### Task requirements
Check each line of the listing below for the string "counter", and give only how many lines hold it.
- - - -
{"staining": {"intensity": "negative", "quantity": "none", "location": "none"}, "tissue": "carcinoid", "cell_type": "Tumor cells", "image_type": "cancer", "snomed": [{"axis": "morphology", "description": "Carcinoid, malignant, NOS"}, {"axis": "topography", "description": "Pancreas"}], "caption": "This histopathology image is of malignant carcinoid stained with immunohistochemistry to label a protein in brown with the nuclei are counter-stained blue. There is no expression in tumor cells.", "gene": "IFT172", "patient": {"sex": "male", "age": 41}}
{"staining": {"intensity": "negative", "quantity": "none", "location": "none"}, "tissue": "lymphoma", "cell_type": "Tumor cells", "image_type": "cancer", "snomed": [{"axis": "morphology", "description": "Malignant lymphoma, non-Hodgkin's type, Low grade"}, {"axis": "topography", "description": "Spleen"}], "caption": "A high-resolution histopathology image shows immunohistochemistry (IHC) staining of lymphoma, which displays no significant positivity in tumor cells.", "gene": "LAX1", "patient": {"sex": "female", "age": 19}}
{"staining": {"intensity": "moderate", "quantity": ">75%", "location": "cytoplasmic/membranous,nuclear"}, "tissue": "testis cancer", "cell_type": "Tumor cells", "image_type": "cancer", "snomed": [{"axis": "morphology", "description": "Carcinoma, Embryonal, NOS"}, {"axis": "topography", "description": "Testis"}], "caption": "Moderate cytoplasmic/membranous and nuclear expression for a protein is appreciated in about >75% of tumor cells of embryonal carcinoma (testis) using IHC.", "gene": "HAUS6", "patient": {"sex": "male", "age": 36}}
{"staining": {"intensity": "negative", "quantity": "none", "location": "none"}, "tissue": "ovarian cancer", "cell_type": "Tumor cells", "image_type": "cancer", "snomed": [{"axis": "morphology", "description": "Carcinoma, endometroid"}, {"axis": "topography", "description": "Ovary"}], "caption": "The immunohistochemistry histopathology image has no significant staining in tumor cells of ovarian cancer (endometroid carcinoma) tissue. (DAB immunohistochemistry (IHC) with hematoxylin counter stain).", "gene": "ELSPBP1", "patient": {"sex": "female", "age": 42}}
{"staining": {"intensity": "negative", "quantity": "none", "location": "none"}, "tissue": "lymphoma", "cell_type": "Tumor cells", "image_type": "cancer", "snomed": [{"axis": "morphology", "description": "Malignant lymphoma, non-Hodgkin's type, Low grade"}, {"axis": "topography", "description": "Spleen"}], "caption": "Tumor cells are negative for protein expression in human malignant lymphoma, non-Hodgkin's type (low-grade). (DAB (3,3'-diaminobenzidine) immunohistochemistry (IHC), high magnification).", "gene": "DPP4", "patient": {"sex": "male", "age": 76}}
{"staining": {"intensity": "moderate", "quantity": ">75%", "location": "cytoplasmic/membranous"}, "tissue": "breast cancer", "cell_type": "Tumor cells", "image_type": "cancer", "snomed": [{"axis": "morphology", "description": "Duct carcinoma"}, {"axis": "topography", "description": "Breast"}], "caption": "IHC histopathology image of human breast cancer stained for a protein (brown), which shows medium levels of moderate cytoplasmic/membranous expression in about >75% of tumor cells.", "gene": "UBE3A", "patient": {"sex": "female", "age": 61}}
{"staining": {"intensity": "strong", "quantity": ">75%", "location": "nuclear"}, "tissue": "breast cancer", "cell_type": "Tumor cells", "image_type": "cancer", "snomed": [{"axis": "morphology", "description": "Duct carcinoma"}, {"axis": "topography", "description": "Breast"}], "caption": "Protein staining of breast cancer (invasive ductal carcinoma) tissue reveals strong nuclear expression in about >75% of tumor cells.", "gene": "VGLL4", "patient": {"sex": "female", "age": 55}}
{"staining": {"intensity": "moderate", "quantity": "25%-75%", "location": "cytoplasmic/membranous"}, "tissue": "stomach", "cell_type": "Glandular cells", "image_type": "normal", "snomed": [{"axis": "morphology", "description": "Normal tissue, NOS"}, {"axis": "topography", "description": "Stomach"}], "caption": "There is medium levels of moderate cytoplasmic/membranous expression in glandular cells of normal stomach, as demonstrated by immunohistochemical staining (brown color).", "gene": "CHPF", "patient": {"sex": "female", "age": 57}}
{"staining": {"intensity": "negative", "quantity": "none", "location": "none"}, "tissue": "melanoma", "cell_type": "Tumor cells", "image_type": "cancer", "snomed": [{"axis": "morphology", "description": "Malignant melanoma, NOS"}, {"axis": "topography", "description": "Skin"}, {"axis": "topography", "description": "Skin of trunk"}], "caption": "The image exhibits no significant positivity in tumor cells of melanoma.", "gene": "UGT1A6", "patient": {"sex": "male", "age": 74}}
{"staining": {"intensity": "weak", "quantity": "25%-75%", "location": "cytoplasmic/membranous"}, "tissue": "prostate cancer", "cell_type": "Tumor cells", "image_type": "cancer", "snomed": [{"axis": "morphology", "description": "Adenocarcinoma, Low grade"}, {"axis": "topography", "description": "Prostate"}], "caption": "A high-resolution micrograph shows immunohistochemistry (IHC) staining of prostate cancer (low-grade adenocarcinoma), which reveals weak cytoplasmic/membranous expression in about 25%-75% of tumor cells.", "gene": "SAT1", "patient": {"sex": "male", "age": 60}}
- - - -
### Answer section
2